Rural healthcare data makes for poor reading

Imlisanen Jamir

Despite the much-touted push by the government to improve healthcare in the State, especially since the COVID-19 pandemic, data from the Central Government indicates that much remains to be done, particularly in rural parts of the State.

The Rural Health Statistics 2020-2021 released by the Ministry of Health and Family Welfare last month throws up a staggering data for Nagaland. According to the report, as of March 21, 2021, there is a 91.66% shortfall of requirement in terms of the required number of specialised doctors at 21 Community Health Centres (CHCs) in Nagaland.

A CHC is required to be manned by four medical specialists i.e. Surgeon, Physician, Obstetrician/Gynaecologists and Paediatrician, supported by paramedical and other staff as per the Indian Public Health Standards (IPHS). 

According to the report, while specialist doctors at CHCs have increased from 3,550 in 2005 to 4,405 in 2021, there was a shortfall of 79.9% specialists at the CHCs as compared to the requirement. Further, when compared to the requirement for existing infrastructure, there is a shortfall of 83.2% of Surgeons, 74.2% of Obstetricians & Gynaecologists, 82.2% of Physicians and 80.6% of Paediatricians.

In addition, there was shortfall of 16 Radiographers, 35 Pharmacists, and 11 Laboratory Technicians at Primary Health Centres (PHCs) and CHCs in Nagaland. One positive revelation though was the fact that there was no shortfall of General Duty Medical Officers (GDMOs) at CHCs in the rural areas in the State.

In stark contrast however, the report showed that while there were shortages of other health professionals, there was no dearth of Auxiliary Nursing Midwives (ANMs) well as nursing staff at SCs, PHCs & CHCs in rural areas.

The quality of health care services in rural Nagaland matters because it reflects the extent to which investments in state health care systems are able to raise both human capital and individual welfare. Efficient and accountable health care systems provide good returns on such investments. Moreover, in the long term, the quality of health care matters more to improving health outcomes than increases in health care spending.

Increased spending on education and health programs alone is not the answer; quality and equity of spending are equally important. In this context, improved governance, more robust accountability mechanisms, and effective expenditure management are required to raise the quality of education and health services and improve health access especially in remote areas.

Moreover, problems of physical accessibility and transportation for rural communities are also a major barrier to medical care, and so efforts to ensure greater accessibility by improving road or transport options to sub-centres, PHCs, or CHCs must be taken.

It is clear that a variety of shortcomings play into the inefficacy of our rural public health infrastructure, policies, and management.

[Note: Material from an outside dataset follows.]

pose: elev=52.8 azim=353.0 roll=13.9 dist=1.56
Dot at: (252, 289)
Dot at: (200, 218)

These shortcomings require rapid remedy on the part of the government, NGOs, and the private sector.

It has been routine for the State to only respond to agitations and when matters are taken to court; sometimes not even then. In the aftermath of the pandemic, realisation dawned upon us about the sorry state of our healthcare systems.

Granted, decisions were taken, policies were adopted, medical colleges were announced and one started being built. For now though, it is the always neglected that still suffer. Announcing things is relatively easy. It is implementation which has always been a challenge irrespective of the sector in a State like ours.